» **Exercise aim**
These entries are to be set down again exactly.

» **Record set**
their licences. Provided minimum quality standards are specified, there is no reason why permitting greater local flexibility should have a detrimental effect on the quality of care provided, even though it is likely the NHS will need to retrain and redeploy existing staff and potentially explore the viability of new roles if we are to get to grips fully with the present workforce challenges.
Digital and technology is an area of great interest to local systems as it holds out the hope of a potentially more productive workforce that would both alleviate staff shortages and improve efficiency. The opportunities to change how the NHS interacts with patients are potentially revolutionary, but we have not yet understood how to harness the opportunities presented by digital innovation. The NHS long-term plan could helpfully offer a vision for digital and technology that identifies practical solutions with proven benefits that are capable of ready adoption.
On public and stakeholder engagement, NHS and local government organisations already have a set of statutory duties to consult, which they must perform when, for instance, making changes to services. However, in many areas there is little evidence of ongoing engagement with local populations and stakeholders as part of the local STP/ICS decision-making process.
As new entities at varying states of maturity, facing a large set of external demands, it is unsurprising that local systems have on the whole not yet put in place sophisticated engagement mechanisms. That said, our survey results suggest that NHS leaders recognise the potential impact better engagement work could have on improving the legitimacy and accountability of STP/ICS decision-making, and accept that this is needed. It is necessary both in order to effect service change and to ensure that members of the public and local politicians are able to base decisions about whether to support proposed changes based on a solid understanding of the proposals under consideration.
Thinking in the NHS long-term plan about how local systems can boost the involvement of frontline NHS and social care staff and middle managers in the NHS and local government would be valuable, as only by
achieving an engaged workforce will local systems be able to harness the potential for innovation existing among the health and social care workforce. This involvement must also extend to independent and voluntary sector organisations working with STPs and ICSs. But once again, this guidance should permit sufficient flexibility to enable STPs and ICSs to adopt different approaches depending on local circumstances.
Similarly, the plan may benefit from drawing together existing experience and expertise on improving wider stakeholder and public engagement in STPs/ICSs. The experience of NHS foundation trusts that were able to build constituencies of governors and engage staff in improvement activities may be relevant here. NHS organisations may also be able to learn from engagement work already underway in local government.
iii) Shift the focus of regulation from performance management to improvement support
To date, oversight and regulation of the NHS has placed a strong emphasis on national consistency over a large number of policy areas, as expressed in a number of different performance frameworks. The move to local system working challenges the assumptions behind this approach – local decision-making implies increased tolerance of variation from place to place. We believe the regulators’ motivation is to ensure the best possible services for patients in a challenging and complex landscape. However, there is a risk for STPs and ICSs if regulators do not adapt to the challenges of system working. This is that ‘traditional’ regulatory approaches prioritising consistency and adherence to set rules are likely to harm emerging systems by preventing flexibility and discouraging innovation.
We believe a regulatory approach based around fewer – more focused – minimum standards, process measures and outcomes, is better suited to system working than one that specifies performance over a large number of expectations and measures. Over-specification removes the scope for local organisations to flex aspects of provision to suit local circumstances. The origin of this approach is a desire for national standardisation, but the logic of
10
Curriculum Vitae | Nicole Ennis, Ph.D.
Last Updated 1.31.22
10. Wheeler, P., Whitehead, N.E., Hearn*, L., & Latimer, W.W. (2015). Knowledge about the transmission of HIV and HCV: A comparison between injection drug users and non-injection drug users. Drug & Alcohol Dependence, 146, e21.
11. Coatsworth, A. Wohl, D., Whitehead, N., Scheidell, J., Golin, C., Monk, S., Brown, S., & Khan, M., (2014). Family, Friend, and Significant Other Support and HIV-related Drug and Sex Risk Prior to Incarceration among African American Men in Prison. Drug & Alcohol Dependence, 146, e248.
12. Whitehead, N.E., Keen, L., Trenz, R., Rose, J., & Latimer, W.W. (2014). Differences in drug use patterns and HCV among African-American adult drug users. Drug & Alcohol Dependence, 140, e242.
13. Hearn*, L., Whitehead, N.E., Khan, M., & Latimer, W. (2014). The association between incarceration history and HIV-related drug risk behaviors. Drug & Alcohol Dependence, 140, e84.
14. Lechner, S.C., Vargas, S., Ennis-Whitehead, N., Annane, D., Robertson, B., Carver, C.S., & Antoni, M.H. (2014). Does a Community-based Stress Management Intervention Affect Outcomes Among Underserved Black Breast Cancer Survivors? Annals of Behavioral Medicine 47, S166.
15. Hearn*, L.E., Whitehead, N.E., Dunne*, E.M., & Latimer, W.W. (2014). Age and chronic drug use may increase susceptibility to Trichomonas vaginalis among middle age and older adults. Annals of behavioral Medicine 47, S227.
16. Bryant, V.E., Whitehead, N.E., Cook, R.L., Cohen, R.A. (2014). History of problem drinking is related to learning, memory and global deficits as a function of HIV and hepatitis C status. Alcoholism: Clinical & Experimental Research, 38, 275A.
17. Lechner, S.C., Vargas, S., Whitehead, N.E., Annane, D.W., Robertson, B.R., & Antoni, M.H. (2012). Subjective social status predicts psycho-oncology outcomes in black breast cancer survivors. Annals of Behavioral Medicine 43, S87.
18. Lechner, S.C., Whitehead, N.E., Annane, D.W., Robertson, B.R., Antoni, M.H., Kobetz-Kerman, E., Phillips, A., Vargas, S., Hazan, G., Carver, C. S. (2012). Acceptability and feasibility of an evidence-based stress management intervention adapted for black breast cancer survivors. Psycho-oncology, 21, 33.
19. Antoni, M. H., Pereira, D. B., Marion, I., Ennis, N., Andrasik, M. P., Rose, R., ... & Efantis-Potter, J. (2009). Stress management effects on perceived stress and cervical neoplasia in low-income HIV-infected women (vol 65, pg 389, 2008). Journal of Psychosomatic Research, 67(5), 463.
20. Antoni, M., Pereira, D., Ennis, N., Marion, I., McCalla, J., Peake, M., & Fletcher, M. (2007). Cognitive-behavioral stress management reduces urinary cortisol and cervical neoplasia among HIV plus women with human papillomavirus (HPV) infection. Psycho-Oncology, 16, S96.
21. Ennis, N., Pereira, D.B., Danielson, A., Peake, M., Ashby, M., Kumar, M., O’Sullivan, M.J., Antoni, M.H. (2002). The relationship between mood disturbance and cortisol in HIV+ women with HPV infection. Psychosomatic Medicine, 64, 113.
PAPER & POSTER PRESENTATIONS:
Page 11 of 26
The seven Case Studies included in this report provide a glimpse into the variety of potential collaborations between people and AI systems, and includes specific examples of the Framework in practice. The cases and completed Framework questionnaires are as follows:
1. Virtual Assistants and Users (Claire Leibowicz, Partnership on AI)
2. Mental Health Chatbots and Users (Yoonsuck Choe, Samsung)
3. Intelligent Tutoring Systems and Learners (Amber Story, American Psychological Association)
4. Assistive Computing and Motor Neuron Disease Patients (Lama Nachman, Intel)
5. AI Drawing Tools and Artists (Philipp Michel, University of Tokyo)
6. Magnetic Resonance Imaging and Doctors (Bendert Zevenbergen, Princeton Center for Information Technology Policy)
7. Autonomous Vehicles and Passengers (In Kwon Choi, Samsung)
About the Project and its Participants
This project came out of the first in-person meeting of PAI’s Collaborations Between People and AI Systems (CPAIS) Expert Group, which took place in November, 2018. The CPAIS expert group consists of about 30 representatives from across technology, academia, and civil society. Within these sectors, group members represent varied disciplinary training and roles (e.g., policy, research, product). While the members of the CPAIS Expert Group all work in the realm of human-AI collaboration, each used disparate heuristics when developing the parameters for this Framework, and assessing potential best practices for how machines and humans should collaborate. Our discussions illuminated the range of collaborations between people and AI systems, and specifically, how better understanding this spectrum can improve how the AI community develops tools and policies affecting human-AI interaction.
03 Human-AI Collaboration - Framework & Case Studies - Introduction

» **Worked solution**
their licences. Provided minimum quality standards are specified, there is no reason why permitting greater local flexibility should have a detrimental effect on the quality of care provided, even though it is likely the NHS will need to retrain and redeploy existing staff and potentially explore the viability of new roles if we are to get to grips fully with the present workforce challenges.
Digital and technology is an area of great interest to local systems as it holds out the hope of a potentially more productive workforce that would both alleviate staff shortages and improve efficiency. The opportunities to change how the NHS interacts with patients are potentially revolutionary, but we have not yet understood how to harness the opportunities presented by digital innovation. The NHS long-term plan could helpfully offer a vision for digital and technology that identifies practical solutions with proven benefits that are capable of ready adoption.
On public and stakeholder engagement, NHS and local government organisations already have a set of statutory duties to consult, which they must perform when, for instance, making changes to services. However, in many areas there is little evidence of ongoing engagement with local populations and stakeholders as part of the local STP/ICS decision-making process.
As new entities at varying states of maturity, facing a large set of external demands, it is unsurprising that local systems have on the whole not yet put in place sophisticated engagement mechanisms. That said, our survey results suggest that NHS leaders recognise the potential impact better engagement work could have on improving the legitimacy and accountability of STP/ICS decision-making, and accept that this is needed. It is necessary both in order to effect service change and to ensure that members of the public and local politicians are able to base decisions about whether to support proposed changes based on a solid understanding of the proposals under consideration.
Thinking in the NHS long-term plan about how local systems can boost the involvement of frontline NHS and social care staff and middle managers in the NHS and local government would be valuable, as only by
achieving an engaged workforce will local systems be able to harness the potential for innovation existing among the health and social care workforce. This involvement must also extend to independent and voluntary sector organisations working with STPs and ICSs. But once again, this guidance should permit sufficient flexibility to enable STPs and ICSs to adopt different approaches depending on local circumstances.
Similarly, the plan may benefit from drawing together existing experience and expertise on improving wider stakeholder and public engagement in STPs/ICSs. The experience of NHS foundation trusts that were able to build constituencies of governors and engage staff in improvement activities may be relevant here. NHS organisations may also be able to learn from engagement work already underway in local government.
iii) Shift the focus of regulation from performance management to improvement support
To date, oversight and regulation of the NHS has placed a strong emphasis on national consistency over a large number of policy areas, as expressed in a number of different performance frameworks. The move to local system working challenges the assumptions behind this approach – local decision-making implies increased tolerance of variation from place to place. We believe the regulators’ motivation is to ensure the best possible services for patients in a challenging and complex landscape. However, there is a risk for STPs and ICSs if regulators do not adapt to the challenges of system working. This is that ‘traditional’ regulatory approaches prioritising consistency and adherence to set rules are likely to harm emerging systems by preventing flexibility and discouraging innovation.
We believe a regulatory approach based around fewer – more focused – minimum standards, process measures and outcomes, is better suited to system working than one that specifies performance over a large number of expectations and measures. Over-specification removes the scope for local organisations to flex aspects of provision to suit local circumstances. The origin of this approach is a desire for national standardisation, but the logic of
10
Curriculum Vitae | Nicole Ennis, Ph.D.
Last Updated 1.31.22
10. Wheeler, P., Whitehead, N.E., Hearn*, L., & Latimer, W.W. (2015). Knowledge about the transmission of HIV and HCV: A comparison between injection drug users and non-injection drug users. Drug & Alcohol Dependence, 146, e21.
11. Coatsworth, A. Wohl, D., Whitehead, N., Scheidell, J., Golin, C., Monk, S., Brown, S., & Khan, M., (2014). Family, Friend, and Significant Other Support and HIV-related Drug and Sex Risk Prior to Incarceration among African American Men in Prison. Drug & Alcohol Dependence, 146, e248.
12. Whitehead, N.E., Keen, L., Trenz, R., Rose, J., & Latimer, W.W. (2014). Differences in drug use patterns and HCV among African-American adult drug users. Drug & Alcohol Dependence, 140, e242.
13. Hearn*, L., Whitehead, N.E., Khan, M., & Latimer, W. (2014). The association between incarceration history and HIV-related drug risk behaviors. Drug & Alcohol Dependence, 140, e84.
14. Lechner, S.C., Vargas, S., Ennis-Whitehead, N., Annane, D., Robertson, B., Carver, C.S., & Antoni, M.H. (2014). Does a Community-based Stress Management Intervention Affect Outcomes Among Underserved Black Breast Cancer Survivors? Annals of Behavioral Medicine 47, S166.
15. Hearn*, L.E., Whitehead, N.E., Dunne*, E.M., & Latimer, W.W. (2014). Age and chronic drug use may increase susceptibility to Trichomonas vaginalis among middle age and older adults. Annals of behavioral Medicine 47, S227.
16. Bryant, V.E., Whitehead, N.E., Cook, R.L., Cohen, R.A. (2014). History of problem drinking is related to learning, memory and global deficits as a function of HIV and hepatitis C status. Alcoholism: Clinical & Experimental Research, 38, 275A.
17. Lechner, S.C., Vargas, S., Whitehead, N.E., Annane, D.W., Robertson, B.R., & Antoni, M.H. (2012). Subjective social status predicts psycho-oncology outcomes in black breast cancer survivors. Annals of Behavioral Medicine 43, S87.
18. Lechner, S.C., Whitehead, N.E., Annane, D.W., Robertson, B.R., Antoni, M.H., Kobetz-Kerman, E., Phillips, A., Vargas, S., Hazan, G., Carver, C. S. (2012). Acceptability and feasibility of an evidence-based stress management intervention adapted for black breast cancer survivors. Psycho-oncology, 21, 33.
19. Antoni, M. H., Pereira, D. B., Marion, I., Ennis, N., Andrasik, M. P., Rose, R., ... & Efantis-Potter, J. (2009). Stress management effects on perceived stress and cervical neoplasia in low-income HIV-infected women (vol 65, pg 389, 2008). Journal of Psychosomatic Research, 67(5), 463.
20. Antoni, M., Pereira, D., Ennis, N., Marion, I., McCalla, J., Peake, M., & Fletcher, M. (2007). Cognitive-behavioral stress management reduces urinary cortisol and cervical neoplasia among HIV plus women with human papillomavirus (HPV) infection. Psycho-Oncology, 16, S96.
21. Ennis, N., Pereira, D.B., Danielson, A., Peake, M., Ashby, M., Kumar, M., O’Sullivan, M.J., Antoni, M.H. (2002). The relationship between mood disturbance and cortisol in HIV+ women with HPV infection. Psychosomatic Medicine, 64, 113.
PAPER & POSTER PRESENTATIONS:
Page 11 of 26
The seven Case Studies included in this report provide a glimpse into the variety of potential collaborations between people and AI systems, and includes specific examples of the Framework in practice. The cases and completed Framework questionnaires are as follows:
1. Virtual Assistants and Users (Claire Leibowicz, Partnership on AI)
2. Mental Health Chatbots and Users (Yoonsuck Choe, Samsung)
3. Intelligent Tutoring Systems and Learners (Amber Story, American Psychological Association)
4. Assistive Computing and Motor Neuron Disease Patients (Lama Nachman, Intel)
5. AI Drawing Tools and Artists (Philipp Michel, University of Tokyo)
6. Magnetic Resonance Imaging and Doctors (Bendert Zevenbergen, Princeton Center for Information Technology Policy)
7. Autonomous Vehicles and Passengers (In Kwon Choi, Samsung)
About the Project and its Participants
This project came out of the first in-person meeting of PAI’s Collaborations Between People and AI Systems (CPAIS) Expert Group, which took place in November, 2018. The CPAIS expert group consists of about 30 representatives from across technology, academia, and civil society. Within these sectors, group members represent varied disciplinary training and roles (e.g., policy, research, product). While the members of the CPAIS Expert Group all work in the realm of human-AI collaboration, each used disparate heuristics when developing the parameters for this Framework, and assessing potential best practices for how machines and humans should collaborate. Our discussions illuminated the range of collaborations between people and AI systems, and specifically, how better understanding this spectrum can improve how the AI community develops tools and policies affecting human-AI interaction.
03 Human-AI Collaboration - Framework & Case Studies - Introduction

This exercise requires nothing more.